Testing & preparation.
How to prepare
- No fasting required
- Stay normally hydrated
- Avoid testing immediately after strenuous exercise
When to test
Part of standard CBC; specifically when evaluating anemia, polycythemia, or unexplained fatigue
How often
Annually for healthy adults; more often if abnormal or on treatment
Interpretation.
High red blood cell count
Common causes:
- Polycythemia vera (bone marrow overproduction)
- Secondary polycythemia (chronic hypoxia, sleep apnea, COPD)
- Testosterone therapy
- Dehydration (relative increase)
- High altitude adaptation
- EPO-secreting tumors
Implications:
- Increased blood viscosity
- Higher clot and stroke risk
- May indicate chronic hypoxia requiring investigation
- In TRT: may need phlebotomy
Low red blood cell count
Common causes:
- Iron deficiency anemia
- Vitamin B12 or folate deficiency
- Chronic kidney disease (low EPO)
- Bone marrow disorders (aplastic anemia, leukemia)
- Blood loss (acute or chronic)
- Hemolysis
- Chronic inflammation
Implications:
- Reduced oxygen delivery
- Fatigue, pallor, shortness of breath, poor exercise tolerance
- MCV helps distinguish type: microcytic (low MCV) = iron deficiency; macrocytic (high MCV) = B12/folate deficiency
Optimization.
Diet
- Iron-rich foods (meat, spinach, legumes)
- B12 (animal products, fortified foods)
- Folate (leafy greens, legumes)
- Vitamin C to enhance iron absorption
Lifestyle
- Address underlying blood loss if present
- Altitude training naturally raises RBC
- Avoid smoking (causes compensatory polycythemia)
- Treat sleep apnea
Supplements
- Iron supplementation if deficient
- B12 injections if deficient or malabsorbing
- Folate supplementation if deficient
FAQs.
What's the difference between RBC count and hemoglobin?
RBC count tells you how many red blood cells you have; hemoglobin tells you total oxygen-carrying protein.
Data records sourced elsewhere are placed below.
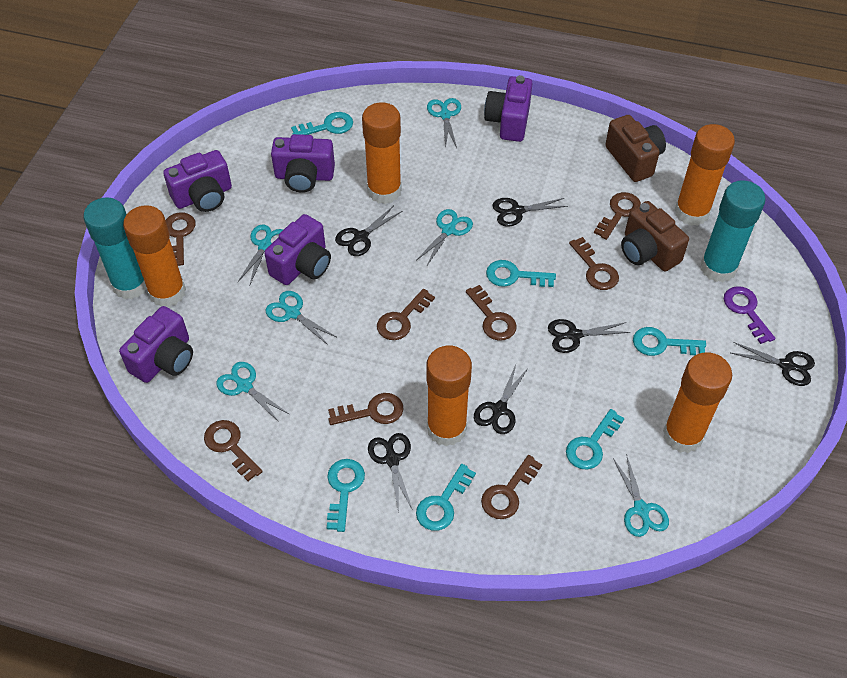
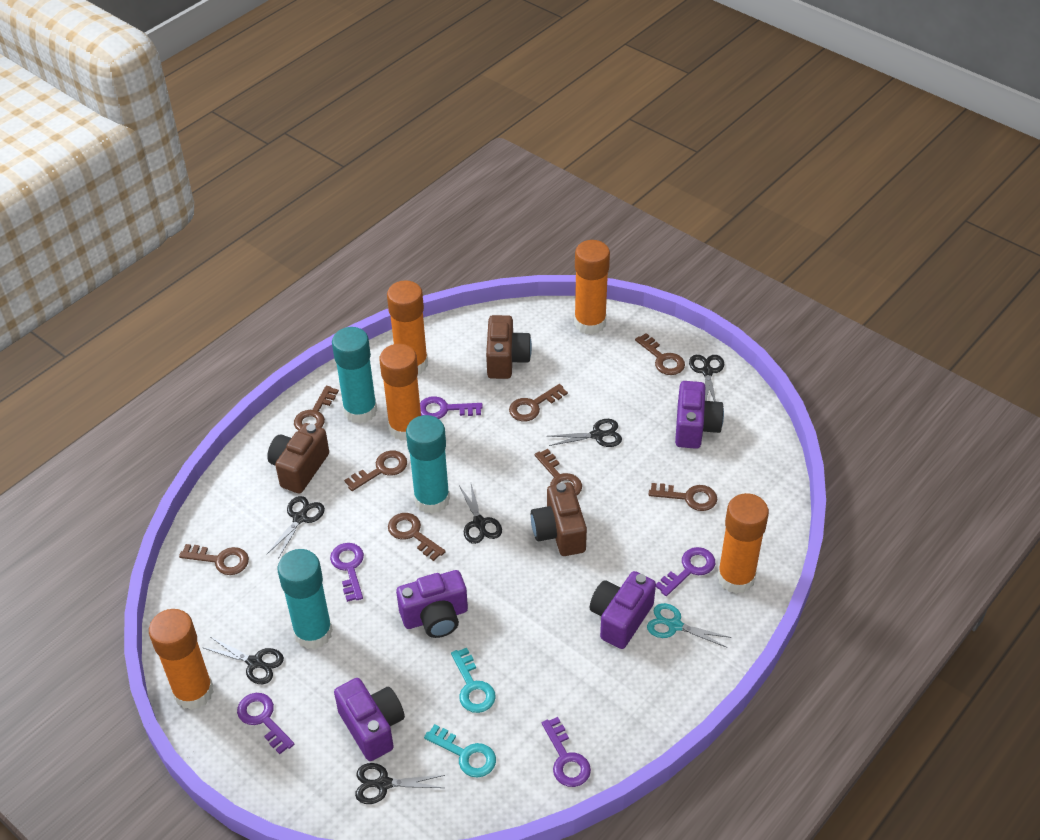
brown camera: 2 -> 3
purple camera: 5 -> 4
purple key: 1 -> 5
turquoise glue stick: 2 -> 3
turquoise key: 6 -> 2
turquoise scissors: 6 -> 1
You could have normal RBC count but low hemoglobin (microcytic anemia—small, pale cells with less Hb each). Or low RBC count with normal hemoglobin per cell (normocytic anemia). Together they classify anemia type.
Can exercise increase my RBC count?
Intense endurance training can modestly increase RBC production over months—it's part of athletic adaptation. Altitude training is more effective. However, transient increases after acute exercise are mostly from plasma volume shifts (dehydration effect), not true RBC production. Natural RBC gains are slow and modest.
Why are men's RBC counts higher than women's?
Testosterone directly stimulates erythropoietin (EPO) and RBC production. Men naturally have 10-15% higher RBC counts than women. This is why testosterone therapy commonly increases RBC count and hematocrit in both men and women—and why it requires monitoring.